◆ Задание A
Выведите строки данных от строки, в которой есть «family: Droseraceae», до последней строки данных включительно в виде таблицы Markdown с колонками «Номер» и «Строка». В первой колонке укажите порядковый номер, во второй саму строку, а пустые строки пропустите.

◆ Выбранный текст

────────────────

Поездка Горбачева в Ригу. Фото: Юрий Лизунов, Александр Чумичев / ТАСС
«Новый курс» Горбачева первоначально был воспринят в Риге, Вильнюсе и Таллине с необычайным энтузиазмом. Здесь давно тяготились диктатом «старшего брата» и неоднократно пытались его смягчить — пусть и в рамках существовавшей Системы. Достаточно вспомнить разгром национально ориентированного руководства компартии Латвии после визита в республику Н.С. Хрущева в 1959 году. Будучи живым свидетелем начала перестройки в Латвии, могу подтвердить, что идея переустройства опостылевшей всем, включая местную элиту, советской жизни была очень популярна, в том числе в партийно-государственном аппарате.
Конечно, никто, кроме, пожалуй, убежденных националистов, тогда даже не помышлял о восстановлении утерянной в 1940 г. независимости и разрыве с Союзом. Вначале речь шла лишь об отношениях с Центром по типу конфедеративных, о чем свидетельствовала, в частности, известная эстонская инициатива о переходе советских республик на хозрасчет. Были и другие интересные идеи по усилению самостоятельности балтийских республик, которые местное начальство осторожно «подбрасывало» Центру. Так происходило потому, что никто в те годы (примерно до осени 1988 г.) реально не представлял себе политических пределов перестройки, никто не был уверен в том, что на каком-то резком «повороте» Михаил Сергеевич не скажет: «Стоп, хватит!» — и не вернется к привычной практике управления обществом и государством.
Но время шло, а ощутимых перемен к лучшему, за исключением еще весьма ограниченной гласности, в повседневной жизни людей не происходило — наоборот, снабжение населения продовольствием и прочими товарами лишь ухудшалось. И общественные настроения постепенно стали склоняться в пользу концепции реального национального возрождения, которая вызревала главным образом в среде творческой интеллигенции и предполагала, как следствие, обособление во всех тех сферах, где только это было возможно. Изначально это касалось проблем использования национальных языков, демографии и миграции, экологии и других чувствительных тем.

────────────────

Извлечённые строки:
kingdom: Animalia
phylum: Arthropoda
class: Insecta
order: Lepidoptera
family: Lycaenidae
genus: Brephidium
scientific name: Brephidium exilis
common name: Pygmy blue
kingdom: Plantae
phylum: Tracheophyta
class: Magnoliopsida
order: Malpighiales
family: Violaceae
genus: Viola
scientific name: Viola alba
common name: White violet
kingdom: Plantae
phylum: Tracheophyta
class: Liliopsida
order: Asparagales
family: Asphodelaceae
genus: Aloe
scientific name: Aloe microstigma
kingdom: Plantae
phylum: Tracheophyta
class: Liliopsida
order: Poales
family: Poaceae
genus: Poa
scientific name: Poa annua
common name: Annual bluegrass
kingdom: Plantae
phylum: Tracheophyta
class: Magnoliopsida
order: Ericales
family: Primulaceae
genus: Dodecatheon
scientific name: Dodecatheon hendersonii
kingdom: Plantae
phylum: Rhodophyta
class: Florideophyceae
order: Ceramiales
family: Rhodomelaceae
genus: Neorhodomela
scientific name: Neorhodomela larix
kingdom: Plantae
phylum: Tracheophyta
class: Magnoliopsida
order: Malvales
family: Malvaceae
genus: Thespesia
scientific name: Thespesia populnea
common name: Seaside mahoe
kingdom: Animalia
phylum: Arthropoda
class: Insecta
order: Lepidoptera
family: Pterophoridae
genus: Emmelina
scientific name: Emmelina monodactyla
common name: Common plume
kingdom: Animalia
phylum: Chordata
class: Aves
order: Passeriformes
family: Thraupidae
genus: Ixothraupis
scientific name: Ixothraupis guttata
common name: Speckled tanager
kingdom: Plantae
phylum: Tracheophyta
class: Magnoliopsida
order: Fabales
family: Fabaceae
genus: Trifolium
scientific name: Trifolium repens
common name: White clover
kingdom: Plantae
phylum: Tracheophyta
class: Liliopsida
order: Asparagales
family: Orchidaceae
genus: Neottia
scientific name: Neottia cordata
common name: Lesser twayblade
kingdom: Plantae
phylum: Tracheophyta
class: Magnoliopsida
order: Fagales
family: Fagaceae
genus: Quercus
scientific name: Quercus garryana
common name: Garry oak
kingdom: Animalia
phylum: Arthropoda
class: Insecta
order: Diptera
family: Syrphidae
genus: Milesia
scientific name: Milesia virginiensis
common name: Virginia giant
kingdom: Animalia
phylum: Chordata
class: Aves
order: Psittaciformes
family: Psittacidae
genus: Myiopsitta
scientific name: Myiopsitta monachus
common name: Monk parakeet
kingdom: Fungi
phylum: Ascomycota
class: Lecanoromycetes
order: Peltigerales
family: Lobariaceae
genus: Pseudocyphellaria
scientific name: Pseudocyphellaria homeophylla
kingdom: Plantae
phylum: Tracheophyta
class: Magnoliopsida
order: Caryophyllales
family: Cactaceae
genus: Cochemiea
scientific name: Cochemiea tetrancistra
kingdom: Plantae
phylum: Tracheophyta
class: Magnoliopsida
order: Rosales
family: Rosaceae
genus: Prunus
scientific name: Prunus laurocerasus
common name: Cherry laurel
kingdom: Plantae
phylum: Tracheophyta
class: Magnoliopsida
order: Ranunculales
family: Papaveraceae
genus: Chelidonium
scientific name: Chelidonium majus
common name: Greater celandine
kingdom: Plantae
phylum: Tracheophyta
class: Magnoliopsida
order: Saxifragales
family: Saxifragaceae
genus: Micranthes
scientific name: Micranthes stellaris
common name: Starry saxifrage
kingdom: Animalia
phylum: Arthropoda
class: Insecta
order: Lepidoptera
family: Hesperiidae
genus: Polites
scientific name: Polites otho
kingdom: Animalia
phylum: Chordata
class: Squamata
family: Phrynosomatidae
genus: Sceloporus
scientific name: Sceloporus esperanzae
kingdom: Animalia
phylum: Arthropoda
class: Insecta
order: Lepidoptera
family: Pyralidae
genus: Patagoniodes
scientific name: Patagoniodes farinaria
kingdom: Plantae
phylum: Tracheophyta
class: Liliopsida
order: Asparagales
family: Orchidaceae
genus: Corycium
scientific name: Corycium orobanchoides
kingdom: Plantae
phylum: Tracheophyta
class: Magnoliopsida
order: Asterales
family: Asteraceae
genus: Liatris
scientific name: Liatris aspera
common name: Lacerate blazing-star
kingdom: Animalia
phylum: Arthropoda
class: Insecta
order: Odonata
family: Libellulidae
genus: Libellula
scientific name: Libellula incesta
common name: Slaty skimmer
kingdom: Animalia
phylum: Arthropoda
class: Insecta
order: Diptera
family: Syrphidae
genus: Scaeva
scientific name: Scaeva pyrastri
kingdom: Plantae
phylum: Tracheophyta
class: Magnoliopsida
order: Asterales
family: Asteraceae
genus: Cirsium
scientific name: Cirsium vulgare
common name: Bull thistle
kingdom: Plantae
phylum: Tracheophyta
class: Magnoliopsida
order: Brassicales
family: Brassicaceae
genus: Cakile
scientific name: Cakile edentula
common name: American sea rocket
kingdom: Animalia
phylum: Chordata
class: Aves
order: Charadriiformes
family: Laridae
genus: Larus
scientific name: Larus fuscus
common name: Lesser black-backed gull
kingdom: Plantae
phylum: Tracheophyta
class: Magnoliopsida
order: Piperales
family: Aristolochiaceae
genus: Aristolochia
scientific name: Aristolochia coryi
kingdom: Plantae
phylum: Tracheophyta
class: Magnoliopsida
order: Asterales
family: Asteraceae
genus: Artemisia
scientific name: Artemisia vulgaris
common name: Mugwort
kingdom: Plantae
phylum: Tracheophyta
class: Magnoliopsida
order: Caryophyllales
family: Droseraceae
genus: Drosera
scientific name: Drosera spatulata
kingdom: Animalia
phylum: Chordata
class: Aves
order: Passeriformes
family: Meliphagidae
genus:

────────────────

◆ Задание B
Повторите дословно отрывок текста о перестройке в Прибалтике между «Поездка Горбачева в» и «в партийно-государственном аппарате.» включительно.

◆ Правильный ответ A
| Номер | Строка |
|---|---|
| 1 | family: Droseraceae |
| 2 | genus: Drosera |
| 3 | scientific name: Drosera spatulata |
| 4 | kingdom: Animalia |
| 5 | phylum: Chordata |
| 6 | class: Aves |
| 7 | order: Passeriformes |
| 8 | family: Meliphagidae |
| 9 | genus: |

◆ Правильный ответ B
Поездка Горбачева в Ригу. Фото: Юрий Лизунов, Александр Чумичев / ТАСС
«Новый курс» Горбачева первоначально был воспринят в Риге, Вильнюсе и Таллине с необычайным энтузиазмом. Здесь давно тяготились диктатом «старшего брата» и неоднократно пытались его смягчить — пусть и в рамках существовавшей Системы. Достаточно вспомнить разгром национально ориентированного руководства компартии Латвии после визита в республику Н.С. Хрущева в 1959 году. Будучи живым свидетелем начала перестройки в Латвии, могу подтвердить, что идея переустройства опостылевшей всем, включая местную элиту, советской жизни была очень популярна, в том числе в партийно-государственном аппарате.